Fünf Frauen sitzen vor einem Haus und lachen
Vier Generationen der Hmong, einer Indigenen Gemeindschaft in Thailand (c) UN Photo/Kibae Park

Die Erklärung über die Rechte von Personen, die nationalen oder ethnischen, religiösen und sprachlichen Minderheiten angehören (engl. Declaration on the Rights of Persons Belonging to National or Ethnic, Religious and Linguistic Minorities) wurde am 18. Dezember 1992 von der Generalversammlung der Vereinten Nationen (Resolution 47/135) verabschiedet.

Sie hat zwar keine rechtliche Verbindlichkeit, ist jedoch die einzige Erklärung, die ich ausschließlich dem Schutz von Minderheitenrechten widmet und diese präzisiert.

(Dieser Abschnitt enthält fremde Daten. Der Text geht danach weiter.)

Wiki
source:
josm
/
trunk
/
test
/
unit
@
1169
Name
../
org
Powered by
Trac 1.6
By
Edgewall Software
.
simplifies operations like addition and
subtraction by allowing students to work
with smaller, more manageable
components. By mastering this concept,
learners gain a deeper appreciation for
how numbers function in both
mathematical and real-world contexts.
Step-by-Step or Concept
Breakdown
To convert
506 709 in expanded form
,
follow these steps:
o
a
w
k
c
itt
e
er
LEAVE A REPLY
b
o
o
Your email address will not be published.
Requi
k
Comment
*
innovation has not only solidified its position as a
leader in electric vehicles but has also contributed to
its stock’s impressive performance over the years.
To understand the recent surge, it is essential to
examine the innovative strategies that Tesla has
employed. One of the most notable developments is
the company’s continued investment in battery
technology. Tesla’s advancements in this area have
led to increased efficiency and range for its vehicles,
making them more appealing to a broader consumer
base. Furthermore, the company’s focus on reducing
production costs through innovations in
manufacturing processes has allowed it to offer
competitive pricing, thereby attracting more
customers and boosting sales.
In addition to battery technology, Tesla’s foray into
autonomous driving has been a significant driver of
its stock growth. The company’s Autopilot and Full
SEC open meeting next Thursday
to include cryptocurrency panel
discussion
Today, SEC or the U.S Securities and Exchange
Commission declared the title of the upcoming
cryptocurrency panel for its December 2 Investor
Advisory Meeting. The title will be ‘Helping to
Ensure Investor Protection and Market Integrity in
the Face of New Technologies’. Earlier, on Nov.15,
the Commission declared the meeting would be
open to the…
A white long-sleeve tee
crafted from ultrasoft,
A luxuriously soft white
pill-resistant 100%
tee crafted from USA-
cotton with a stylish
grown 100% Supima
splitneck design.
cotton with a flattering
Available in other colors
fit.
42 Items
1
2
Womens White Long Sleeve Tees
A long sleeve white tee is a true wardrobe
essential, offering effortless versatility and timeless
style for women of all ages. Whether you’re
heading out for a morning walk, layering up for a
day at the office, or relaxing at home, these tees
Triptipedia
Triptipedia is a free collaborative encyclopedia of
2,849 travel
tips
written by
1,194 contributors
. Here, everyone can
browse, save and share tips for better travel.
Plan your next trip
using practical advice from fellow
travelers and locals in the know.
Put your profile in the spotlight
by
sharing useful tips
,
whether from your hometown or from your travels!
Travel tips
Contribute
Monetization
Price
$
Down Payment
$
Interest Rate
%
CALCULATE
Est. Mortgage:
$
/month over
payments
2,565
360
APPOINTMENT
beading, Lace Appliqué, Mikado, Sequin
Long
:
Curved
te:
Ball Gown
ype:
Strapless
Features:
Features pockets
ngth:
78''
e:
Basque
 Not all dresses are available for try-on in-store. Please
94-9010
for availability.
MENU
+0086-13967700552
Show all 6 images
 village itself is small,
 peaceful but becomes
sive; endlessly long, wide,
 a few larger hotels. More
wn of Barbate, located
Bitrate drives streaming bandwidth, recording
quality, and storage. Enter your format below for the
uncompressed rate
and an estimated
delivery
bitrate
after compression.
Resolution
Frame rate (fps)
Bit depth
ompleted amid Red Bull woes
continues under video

Sie bezieht sich direkt auf Art. 27 des Internationalen Pakts über bürgerliche und politische Rechte: “In Staaten mit ethnischen, religiösen oder sprachlichen Minderheiten darf Angehörigen solcher Minderheiten nicht das Recht vorenthalten werden, gemeinsam mit anderen Angehörigen ihrer Gruppe ihr eigenes kulturelles Leben zu pflegen, ihre eigene Religion zu bekennen und auszuüben oder sich ihrer eigenen Sprache zu bedienen.”

Die Erklärung erkennt an, dass Angehörige von Minderheiten eines besonderen Schutzes bedürfen. Dabei werden insbesondere die Selbstbestimmungsrechte von Minderheiten präzisiert. Angehörigen von Minderheiten haben das Recht, ihr eigenes kulturelles Leben auszuüben und ihre nationale, ethnische, religiöse und sprachliche Identität zu erlernen, auszuüben bzw. zu sprechen. Wenn möglich soll dies auch in der Schulbildung gefördert werden. Staaten sind angehalten die Minderheiten in ihrem Staatsgebiet zu schützen und darin zu unterstützen, ihre eigene Identität und kulturelles Leben wahren zu können. Art 5 und Art 6 räumen Minderheiten ein Mitspracherecht, insbesondere in Dingen, die sie betreffen, ein und Staaten sind angehalten die Interessen der Minderheiten in Projekten und staatlichen Maßnahmen angemessen zu berücksichtigen.